You might not recognize the name F. Gary Gray, the director of this movie, but you've probably seen one or two of his movies. You might remember "Friday" starring Ice Cube and Chris Tucker, the awesome "The Negotiatior" with Samuel L. Jackson and Kevin Spacey, or the female bank-robber movie "Set it Off". Or even his recent shamelessly derivative, yet strangely attractive "Law Abiding Citizen" which pitted Gerard Butler against Jamie Foxx. He's even set to direct the "Kane and Lynch" videogame adaptation in the near future. What you may not know, because of how insignificant the impact of it was, is that Gray also directed a Vin Diesel actioner called "A Man Apart". It was universally panned by critics, avoided by movie-goers and eventually got a lame DVD release that's pretty hard to come by. It's the very definition of a cinematic flop. But, is it that bad ?
Surprisingly, I found it quite enjoyable. No doubt you will question my sanity, but before I go any further, I will say in my defense, that I never took the film seriously, and it's something you, dear reader, will have to do as well before you watch it. If even for a second you consider that what's happening on-screen should make any sense in a real world scenario, the illusion will immediately fall apart. In other words, you will hate it.
|"We go on three, right ?"|
Vin Diesel plays undercover DEA agent Sean Vetter. A good solid name for a Vin Diesel character. As part of a seven-year operation, he and his partner/sidekick, Demetrius Hicks (Larenz Tate) apprehend mega-druglord Memo Lucero (Geno Silva) in Mexico. As a consequence, a shadowy underground figure, calling himself "Diablo", orders Vetter's assassination. Unfortunately, the hitmen fail and Vetter's wife gets killed instead. This sets the DEA agent on a warpath that will take him beyond the borders of the law in order to take down "Diablo". You totally did not see that coming, did you ?
The plot, as you might have already guessed, is so formulaic and predictable, that you can virtually see through time as far as the moment when the credits start rolling. Surprises mean nothing to the writer of the script, apparently, because you can see them coming like you were Nicolas Cage in "Next". With that little detail out of the way, you can do nothing else but enjoy the trip through the void of reason that this movie is. You have Vin Diesel doing his best tough guy acting routine, plus some unexpected emoting. He's a valid action star and the fact that he proves himself to be convincing in emotional scenes is truly great. Larenz Tate is great fun as the energic and loyal sidekick, too. The partner routine works, because Tate never resorts to cheesy comedy to support Diesel. He plays the part in perfect balance between easy-going and dead-serious. The work these two actors put into this movie is nothing short of a genuine miracle considering how bad the dialogue is.
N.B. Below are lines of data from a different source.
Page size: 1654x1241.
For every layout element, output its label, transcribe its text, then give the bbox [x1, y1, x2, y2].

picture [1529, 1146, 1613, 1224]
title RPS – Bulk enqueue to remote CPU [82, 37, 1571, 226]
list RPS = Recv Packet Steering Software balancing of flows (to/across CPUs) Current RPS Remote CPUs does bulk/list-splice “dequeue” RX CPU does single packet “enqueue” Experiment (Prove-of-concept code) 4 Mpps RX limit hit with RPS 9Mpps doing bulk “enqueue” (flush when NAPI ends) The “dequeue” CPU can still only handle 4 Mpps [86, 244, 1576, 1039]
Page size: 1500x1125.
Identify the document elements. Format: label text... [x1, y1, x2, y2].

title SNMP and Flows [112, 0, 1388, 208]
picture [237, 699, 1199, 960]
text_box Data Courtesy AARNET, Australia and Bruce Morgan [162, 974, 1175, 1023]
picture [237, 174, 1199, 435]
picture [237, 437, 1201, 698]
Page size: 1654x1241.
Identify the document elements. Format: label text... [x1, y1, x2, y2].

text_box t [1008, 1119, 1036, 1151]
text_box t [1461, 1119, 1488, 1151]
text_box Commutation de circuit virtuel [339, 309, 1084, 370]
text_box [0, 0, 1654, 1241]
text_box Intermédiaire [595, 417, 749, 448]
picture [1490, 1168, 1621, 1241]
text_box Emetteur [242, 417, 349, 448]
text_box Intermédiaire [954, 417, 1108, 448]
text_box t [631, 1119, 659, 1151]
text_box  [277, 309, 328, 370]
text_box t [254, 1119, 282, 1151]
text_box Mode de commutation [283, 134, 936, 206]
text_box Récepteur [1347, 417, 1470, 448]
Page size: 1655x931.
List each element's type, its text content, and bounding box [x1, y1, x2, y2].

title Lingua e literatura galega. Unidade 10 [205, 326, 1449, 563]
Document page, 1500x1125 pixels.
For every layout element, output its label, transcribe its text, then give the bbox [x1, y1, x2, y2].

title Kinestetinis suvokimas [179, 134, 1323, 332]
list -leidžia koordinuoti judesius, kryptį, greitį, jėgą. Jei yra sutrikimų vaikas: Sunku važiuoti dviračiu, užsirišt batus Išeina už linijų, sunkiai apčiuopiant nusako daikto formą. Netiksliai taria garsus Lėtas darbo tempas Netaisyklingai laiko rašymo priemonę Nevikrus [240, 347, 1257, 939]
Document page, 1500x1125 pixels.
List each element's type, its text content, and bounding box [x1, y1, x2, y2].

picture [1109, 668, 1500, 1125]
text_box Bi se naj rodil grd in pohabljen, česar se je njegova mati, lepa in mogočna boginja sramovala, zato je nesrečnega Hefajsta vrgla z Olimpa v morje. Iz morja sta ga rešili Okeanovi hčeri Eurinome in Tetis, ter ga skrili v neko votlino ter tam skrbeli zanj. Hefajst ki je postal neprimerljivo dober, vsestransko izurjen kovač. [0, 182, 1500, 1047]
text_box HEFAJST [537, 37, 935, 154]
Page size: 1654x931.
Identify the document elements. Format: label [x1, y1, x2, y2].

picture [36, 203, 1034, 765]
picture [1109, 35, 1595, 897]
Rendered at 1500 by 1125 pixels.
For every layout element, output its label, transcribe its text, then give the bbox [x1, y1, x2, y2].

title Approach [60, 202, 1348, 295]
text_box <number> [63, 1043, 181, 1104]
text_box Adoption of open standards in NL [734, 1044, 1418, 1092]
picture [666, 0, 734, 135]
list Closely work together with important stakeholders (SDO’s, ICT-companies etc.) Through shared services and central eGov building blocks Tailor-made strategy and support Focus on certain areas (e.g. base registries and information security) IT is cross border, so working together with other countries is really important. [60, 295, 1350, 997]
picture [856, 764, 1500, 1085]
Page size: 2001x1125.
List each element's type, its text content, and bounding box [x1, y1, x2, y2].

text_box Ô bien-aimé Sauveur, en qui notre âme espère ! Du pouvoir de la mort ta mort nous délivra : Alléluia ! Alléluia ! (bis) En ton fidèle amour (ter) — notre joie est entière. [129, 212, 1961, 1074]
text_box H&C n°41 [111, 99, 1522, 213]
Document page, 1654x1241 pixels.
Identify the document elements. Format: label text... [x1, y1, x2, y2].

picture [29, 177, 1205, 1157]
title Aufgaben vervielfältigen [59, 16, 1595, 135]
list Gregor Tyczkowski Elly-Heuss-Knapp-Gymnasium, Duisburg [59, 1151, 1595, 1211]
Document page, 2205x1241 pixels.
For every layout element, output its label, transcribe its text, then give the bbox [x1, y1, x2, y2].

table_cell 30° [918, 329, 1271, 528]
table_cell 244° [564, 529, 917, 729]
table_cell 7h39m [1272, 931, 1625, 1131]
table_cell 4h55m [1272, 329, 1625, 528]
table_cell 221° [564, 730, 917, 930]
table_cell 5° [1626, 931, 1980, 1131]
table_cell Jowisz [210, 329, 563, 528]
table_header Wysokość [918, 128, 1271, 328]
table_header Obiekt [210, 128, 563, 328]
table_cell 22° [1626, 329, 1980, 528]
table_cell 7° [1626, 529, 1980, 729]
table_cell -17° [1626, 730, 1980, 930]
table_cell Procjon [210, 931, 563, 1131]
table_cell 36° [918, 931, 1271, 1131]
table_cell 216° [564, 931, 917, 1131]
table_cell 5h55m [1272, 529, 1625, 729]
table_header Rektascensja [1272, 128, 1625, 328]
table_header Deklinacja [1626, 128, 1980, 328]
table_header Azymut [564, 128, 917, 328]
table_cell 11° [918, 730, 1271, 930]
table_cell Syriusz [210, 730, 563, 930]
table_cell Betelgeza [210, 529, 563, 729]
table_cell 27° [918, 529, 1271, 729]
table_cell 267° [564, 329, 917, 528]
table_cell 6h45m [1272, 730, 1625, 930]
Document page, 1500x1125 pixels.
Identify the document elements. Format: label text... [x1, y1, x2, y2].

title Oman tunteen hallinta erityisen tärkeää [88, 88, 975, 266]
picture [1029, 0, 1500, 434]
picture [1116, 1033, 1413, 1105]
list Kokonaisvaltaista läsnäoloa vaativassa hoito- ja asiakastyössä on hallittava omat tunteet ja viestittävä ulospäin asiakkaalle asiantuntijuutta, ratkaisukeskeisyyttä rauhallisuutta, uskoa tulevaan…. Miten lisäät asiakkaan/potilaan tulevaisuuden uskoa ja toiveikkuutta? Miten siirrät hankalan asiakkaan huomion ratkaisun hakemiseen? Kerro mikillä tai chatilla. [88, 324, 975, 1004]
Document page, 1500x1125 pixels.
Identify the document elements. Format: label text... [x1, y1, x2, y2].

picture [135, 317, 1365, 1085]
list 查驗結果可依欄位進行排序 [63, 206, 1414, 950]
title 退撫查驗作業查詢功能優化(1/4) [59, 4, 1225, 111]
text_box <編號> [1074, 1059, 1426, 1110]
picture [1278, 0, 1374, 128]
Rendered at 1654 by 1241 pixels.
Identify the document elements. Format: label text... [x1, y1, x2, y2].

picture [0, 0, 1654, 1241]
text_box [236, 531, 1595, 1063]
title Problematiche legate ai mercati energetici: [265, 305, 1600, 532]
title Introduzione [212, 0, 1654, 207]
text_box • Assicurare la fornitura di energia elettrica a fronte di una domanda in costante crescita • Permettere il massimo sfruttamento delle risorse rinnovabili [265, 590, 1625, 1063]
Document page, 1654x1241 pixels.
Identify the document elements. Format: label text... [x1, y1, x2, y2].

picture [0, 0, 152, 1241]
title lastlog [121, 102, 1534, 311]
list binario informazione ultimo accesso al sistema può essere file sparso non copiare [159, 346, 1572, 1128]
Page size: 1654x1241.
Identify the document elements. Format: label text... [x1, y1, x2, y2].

Silva as Lucero is effectively deep-voiced and steely as any villain should be, but also mysterious and calculated as if the movie would give him more to do than just a few inane scenes. In a nutshell, you could say everyone acts as if they're not aware of the kind of movie they're in. Or, maybe it just read better on paper. As a bonus we also get Timothy Olyphant in a great supporting part as a sleazy drug-dealer.
|Diesel chases Olyphant, aka Hollywood Jack.|
There's a big problem with logic in this movie. The opening action sequence, for example, starts out as a commanding officer tells Vetter and Hicks that they're not allowed to carry weapons for the duration of the bust, implying that the operation has to go down peacefully. Fast-forward a minute later, bullets are flying all over the place from both sides of the law. How's that for going in quietly. I took that as a sign that my brain needs to be turned off. Much of what goes on in the movie proves to be more or less afflicted by such lapses in logic. Another scene, a big parking lot shoot-out was so confusing, that all I could do was look out for frames featuring recognizable actors for any sense of coherence. Still, it was a pretty impressive action scene for such a low-budget movie.
Normally, I would tax this kind movie with a below 50% entertainment factor, but somehow, the level of dedication the director and actors display here softened me up a bit. The cinematography is also really good, which surprised me in a good way. The action is decent and the revenge story finds the right tone. Obviously, it's not Vin Diesel's or F. Gary Gray's finest masterpiece, but it's still passable B-flick entertainment that will appeal if you're in the mood for it.